While I'm a gadget geek and a big fan of watch technology, I don't like actually wearing one on my wrist. I've been looking at pocket watches and carabiner "clipwatches", but they usually seem low on features.

Does anyone know of ways to turn a wristwatch into a pocketwatch or belt-loop clipwatch? I could probably remove one of the watch straps on a typical watch and somehow hang the watch using the other strap, but it might be too much stress for the band/watch connection, especially if I hung it on a carabiner or mini-clip at my waist. Every step would be a jolt.

Things I've been looking at:
http://www.cozycamping.net/camping-gear-17666.html
http://www.milnejewelry.com/Colibri_Watch/watch90.html
http://store.lapolicegear.com/daaniiwa.html
http://www.policegearusa.com/ShowItem.cfm/18582/12353.htm

I know watches and watch mods aren't usually the thing here, but I don't know of any watch forums. Links to good resources would be most appreciated. Thanks!


----------



## floyd (Apr 3, 2005)

I wear my watch on my belt. No strap modification required. Only problem is that my watch has some thermal issues: it can't take below freezing temperatures without stopping. But I haven't had any problems with shock/vibration.


----------



## dtrego (Apr 3, 2005)

As far as a carabiner-style watch, have you looked at this?

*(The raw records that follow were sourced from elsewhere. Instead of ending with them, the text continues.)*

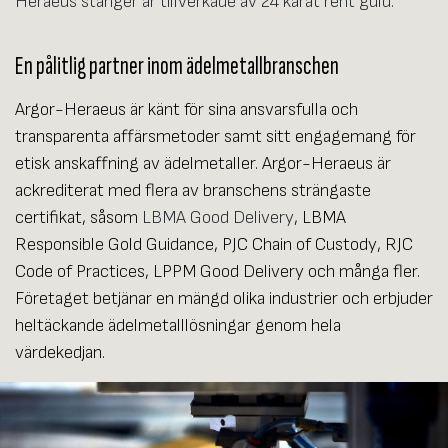
Heraeus stänger är tillverkade av 24 karat rent guld.
En pålitlig partner inom ädelmetallbranschen
Argor-Heraeus är känt för sina ansvarsfulla och
transparenta affärsmetoder samt sitt engagemang för
etisk anskaffning av ädelmetaller.
Argor-Heraeus är
ackrediterat med flera av branschens strängaste
certifikat, såsom
LBMA Good Delivery
, LBMA
Responsible Gold Guidance, PJC Chain of Custody, RJC
Code of Practices, LPPM Good Delivery och många fler.
Företaget betjänar en mängd olika industrier och erbjuder
heltäckande ädelmetalllösningar genom hela
värdekedjan.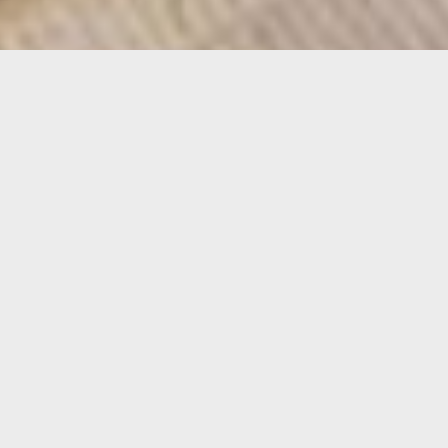
Consultar precio
Ver imágenes
(5925-a08)
HERMOSA CASA PLENO
CENTRO DE MONTE HERMOSO
Faro Recalada 236
Facebook
Twitter
Pinterest
Email
Share
Imprimir Ficha
Solicite información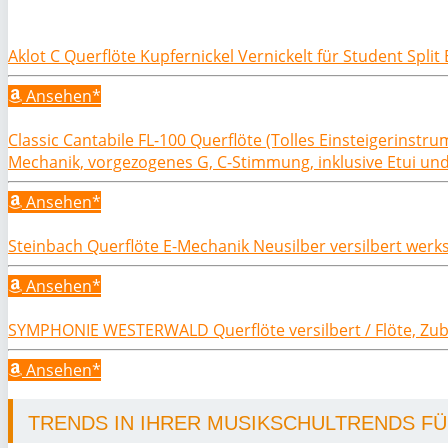
Aklot C Querflöte Kupfernickel Vernickelt für Student Spli
Ansehen*
Classic Cantabile FL-100 Querflöte (Tolles Einsteigerinst
Mechanik, vorgezogenes G, C-Stimmung, inklusive Etui un
Ansehen*
Steinbach Querflöte E-Mechanik Neusilber versilbert werk
Ansehen*
SYMPHONIE WESTERWALD Querflöte versilbert / Flöte, Zu
Ansehen*
TRENDS IN IHRER MUSIKSCHULTRENDS FÜR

Don't have any experience with it myself, other than seeing one in a display case at the local Galyan's.

- Dwayne


----------



## LA_Police_Gear (Apr 3, 2005)

Hi Guys.... I would avoid the Dakota brand if I were you. We get a lot of those back for various defects. 

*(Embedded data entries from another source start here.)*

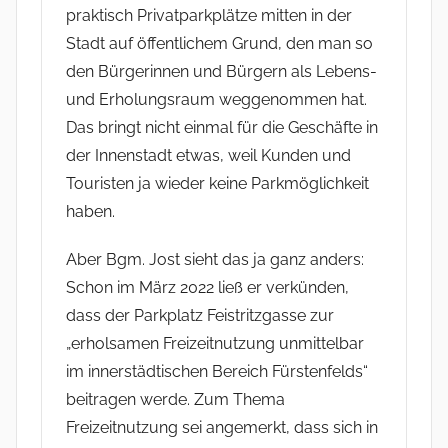
praktisch Privatparkplätze mitten in der
Stadt auf öffentlichem Grund, den man so
den Bürgerinnen und Bürgern als Lebens-
und Erholungsraum weggenommen hat.
Das bringt nicht einmal für die Geschäfte in
der Innenstadt etwas, weil Kunden und
Touristen ja wieder keine Parkmöglichkeit
haben.
Aber Bgm. Jost sieht das ja ganz anders:
Schon im März 2022 ließ er verkünden,
dass der Parkplatz Feistritzgasse zur
„erholsamen Freizeitnutzung unmittelbar
im innerstädtischen Bereich Fürstenfelds“
beitragen werde. Zum Thema
Freizeitnutzung sei angemerkt, dass sich in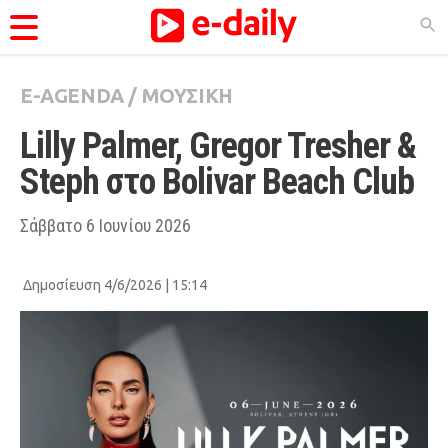
E-AGENDA
/
ΜΟΥΣΙΚΗ
ΚΑΤΗΓΟΡΊΕΣ
Lilly Palmer, Gregor Tresher & 
Ειδήσεις
Steph στο Bolivar Beach Club
Θέματα
Videos
Σάββατο 6 Ιουνίου 2026
Podcasts
Δημοσίευση 4/6/2026 | 15:14
Viral
Life
City Guide
Pop Culture
Agenda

Wenger watches makes a few pocket watches. They are nice and none have come back for problems.

Sean
LA Police Gear
www.LAPoliceGear.com


----------



## chmsam (Apr 4, 2005)

I can relate to this thread. Part of my job deals with food preparation, so I can't wear a wristwatch (not sanitary), and as much as I have looked, I haven't found a suitable, inexpensive pocketwatch. I'm very hard on watches.

Anyone know of a watch fob or the like I could put on a wristwatch? I'd like to put one on a digital wristwatch -- I can use the timer and alarm functions and I'm too cheap to buy a good watch for work.

Thanks.


----------



## curby (Apr 4, 2005)

dtrego:

Thanks for the link! I never came across these guys in my searching. I'm actually a little more interested in http://www.highgearusa.com/20002.shtml . Having a countdown timer and $100 is more important to me than a barometer/altimeter and a dot matrix display. 

Sean:

Thanks for the tip. Your honesty is commendable!


----------



## Jumpmaster (Apr 4, 2005)

Check REI...they have a leather thing that will adapt most wrist watches to hang from a belt loop. I'll see if I can find the link.

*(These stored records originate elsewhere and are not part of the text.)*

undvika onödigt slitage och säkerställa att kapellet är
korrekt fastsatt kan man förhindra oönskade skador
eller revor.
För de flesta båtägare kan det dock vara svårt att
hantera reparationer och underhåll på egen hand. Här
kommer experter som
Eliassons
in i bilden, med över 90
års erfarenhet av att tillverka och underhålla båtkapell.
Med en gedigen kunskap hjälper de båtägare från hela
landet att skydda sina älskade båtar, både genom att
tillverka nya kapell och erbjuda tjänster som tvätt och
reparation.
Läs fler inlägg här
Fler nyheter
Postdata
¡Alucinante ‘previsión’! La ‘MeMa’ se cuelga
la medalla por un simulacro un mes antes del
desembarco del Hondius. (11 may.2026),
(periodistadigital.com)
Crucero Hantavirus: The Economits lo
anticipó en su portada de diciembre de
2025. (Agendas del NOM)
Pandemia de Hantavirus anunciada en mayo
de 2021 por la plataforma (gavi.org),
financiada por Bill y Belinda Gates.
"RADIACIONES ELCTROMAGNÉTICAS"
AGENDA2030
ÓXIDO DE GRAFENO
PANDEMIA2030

I can't find the link on REI...if you're interested, I'll sell you mine. I tried it a couple of times and just never liked wearing my watch that way. Let me know...

JM-99


----------



## chmsam (Apr 4, 2005)

Thanks, but what I'll probably do is take an old ranger-style watch strap, with a cover for the watch, and cut it down so it rides comfortably in my pocket -- just get rid of the excess strap.


----------



## RonnieBarlow (Apr 4, 2005)

Duluth Trading Company offers a rugged belt watch. 

While I don't have any personal experience with the watch, I have ordered from the company several times. I use their contractor's briefcase daily. It's very well made.


----------